Wobbling geometry in simple triaxial rotor

TL;DR

This paper investigates the wobbling motion in a simple triaxial rotor, comparing exact solutions with approximate formulas, and studies the evolution of angular momentum geometry and wobbling modes up to high spin states.

Contribution

It provides a detailed analysis of wobbling motion in triaxial rotors, including exact solutions and their comparison with analytic approximations, and introduces an evolutionary track of wobbling behavior.

Findings

Low-lying wobbling bands are well described by analytic formulas.

Wobbling motion shifts from the axis with the largest to the smallest moment of inertia as phonon number increases.

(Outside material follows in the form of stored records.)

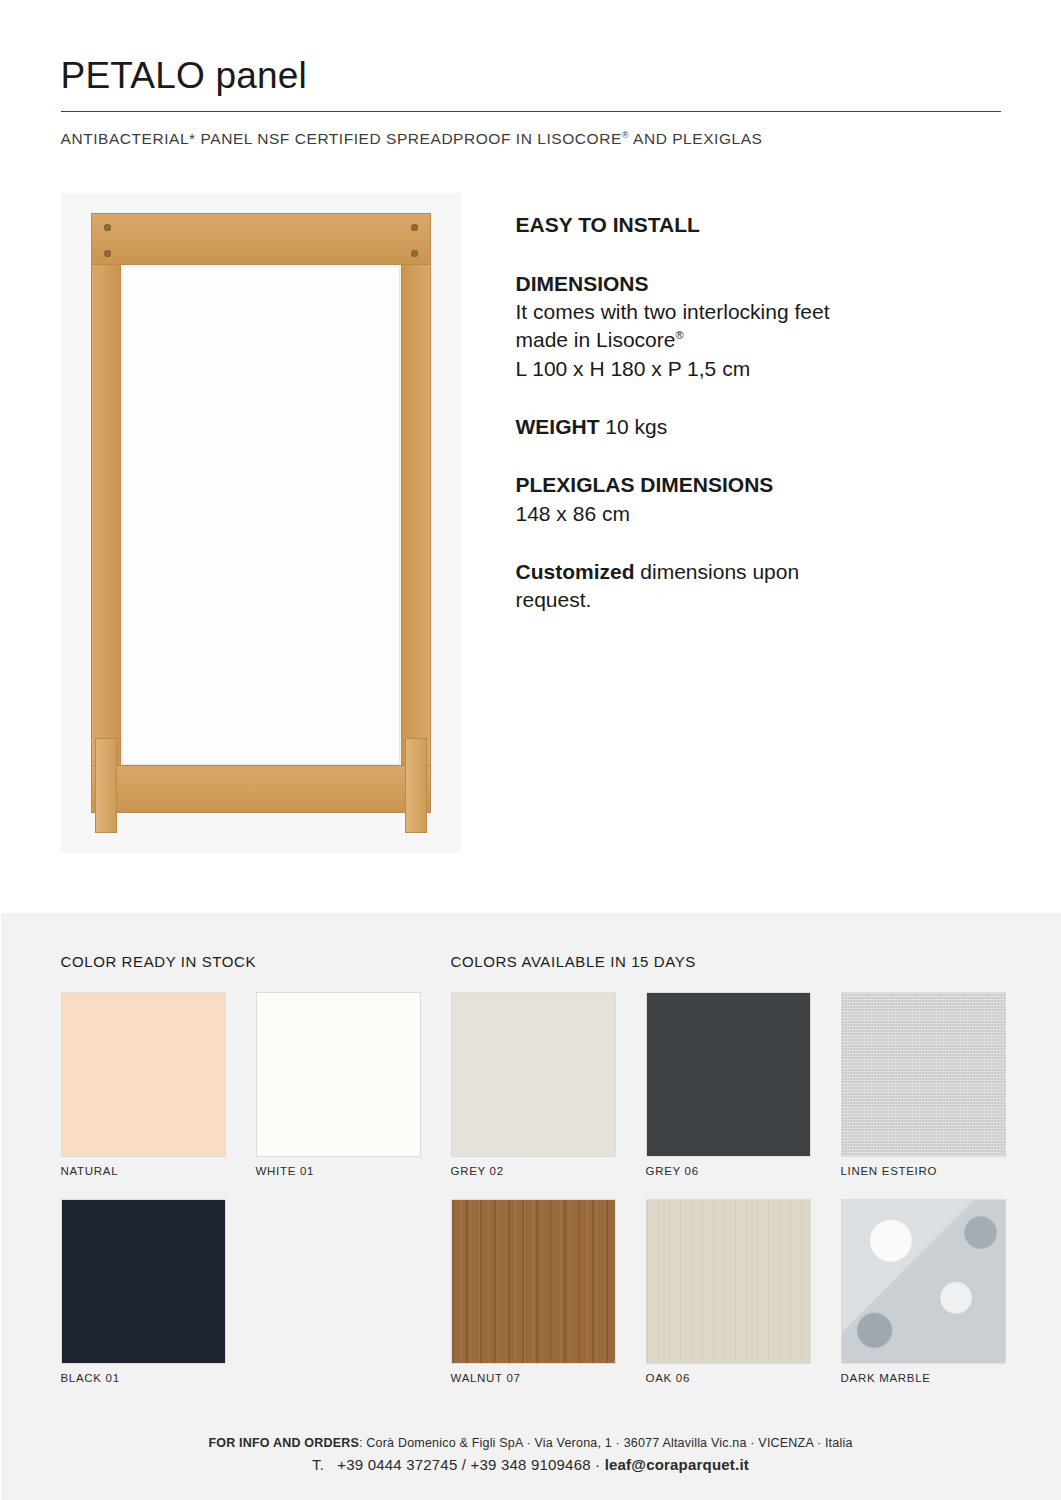PETALO panel
Antibacterial* panel NSF certified spreadproof in Lisocore® and Plexiglas
EASY TO INSTALL
DIMENSIONS
It comes with two interlocking feet
made in Lisocore®
L 100 x H 180 x P 1,5 cm
WEIGHT 10 kgs
PLEXIGLAS DIMENSIONS
148 x 86 cm
Customized dimensions upon
request.
Color ready in stock
Colors available in 15 days
Natural
White 01
Grey 02
Grey 06
Linen Esteiro
Black 01
Walnut 07
Oak 06
Dark Marble
FOR INFO AND ORDERS: Corà Domenico & Figli SpA · Via Verona, 1 · 36077 Altavilla Vic.na · VICENZA · Italia
T. +39 0444 372745 / +39 348 9109468 · leaf@coraparquet.it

A specific evolutionary track for triaxial rotating nuclei motion is proposed.

Abstract

The spectroscopy properties and angular momentum geometry for the wobbling motion of a simple triaxial rotor are investigated within the triaxial rotor model up to spin $I=40\hbar$. The obtained exact solutions of energy spectra and reduced quadrupole transition probabilities are compared to the approximate analytic solutions by harmonic approximation formula and Holstein-Primakoff formula. It is found that the low lying wobbling bands can be well described by the analytic formulas. The evolution of the angular momentum geometry as well as the $K$-distribution with respect to the rotation and the wobbling phonon excitation are studied in detail. It is demonstrated that with the increasing of wobbling phonon number, the triaxial rotor changes its wobbling motions along the axis with the largest moment of inertia to the axis with the smallest moment of inertia. In this process, a specific evolutionary track that can be used to depict the motion of a triaxial rotating nuclei is proposed.